* _TEXT EXCERPT_:
==========

I have a dataset from a production line, which is formatted as time series data. There is a batch
column, which indicates the name of the batch (str), and there is a phase
column which indicates the phase of the production (str). I am working with the datetime
as the index of the pandas DataFrame.
I want to plot this data on timeseries graph, overlaying the data from each phase and distinguishing each batch (i.e. different colour), with each process variable (i.e. temp1, temp2, press1, press2
) on a different axis (as per the diagram)
How can this be done?
EDIT: for clarity, I need the trends to be plotted against a datetime baseline, otherwise they will not overlay.

==========

* _DATA EXTRACT_:
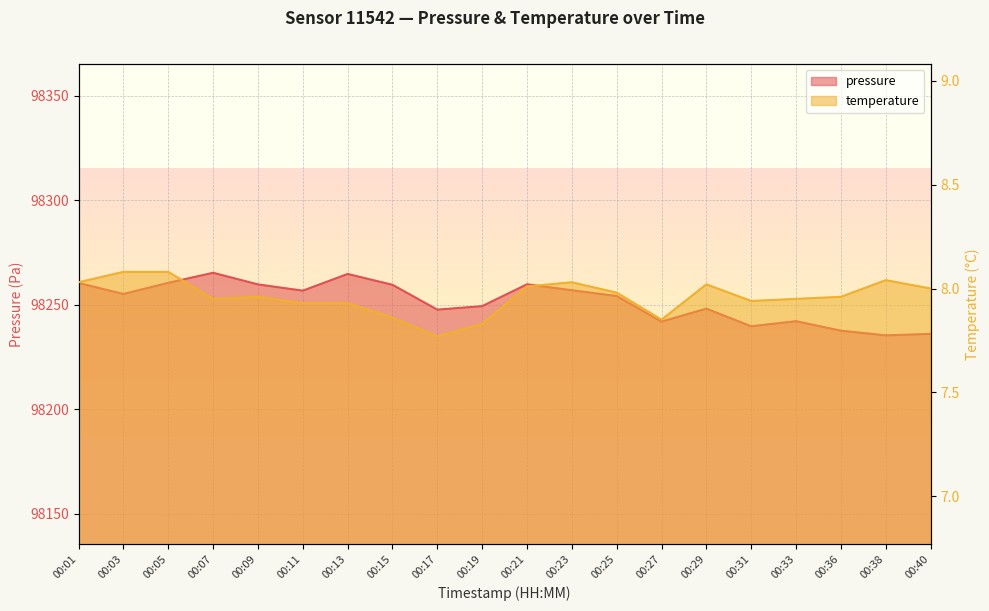

Which label corresponds to the smallest value in the chart?

00:17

==========

* _WORK INSTRUCTIONS_: From the forum post about plotting production batch data, copy out the passage between "I have a dataset" and "will not overlay.", inclusive. The data has no role in this.

* _TASK OUTPUT_:
I have a dataset from a production line, which is formatted as time series data. There is a batch
column, which indicates the name of the batch (str), and there is a phase
column which indicates the phase of the production (str). I am working with the datetime
as the index of the pandas DataFrame.
I want to plot this data on timeseries graph, overlaying the data from each phase and distinguishing each batch (i.e. different colour), with each process variable (i.e. temp1, temp2, press1, press2
) on a different axis (as per the diagram)
How can this be done?
EDIT: for clarity, I need the trends to be plotted against a datetime baseline, otherwise they will not overlay.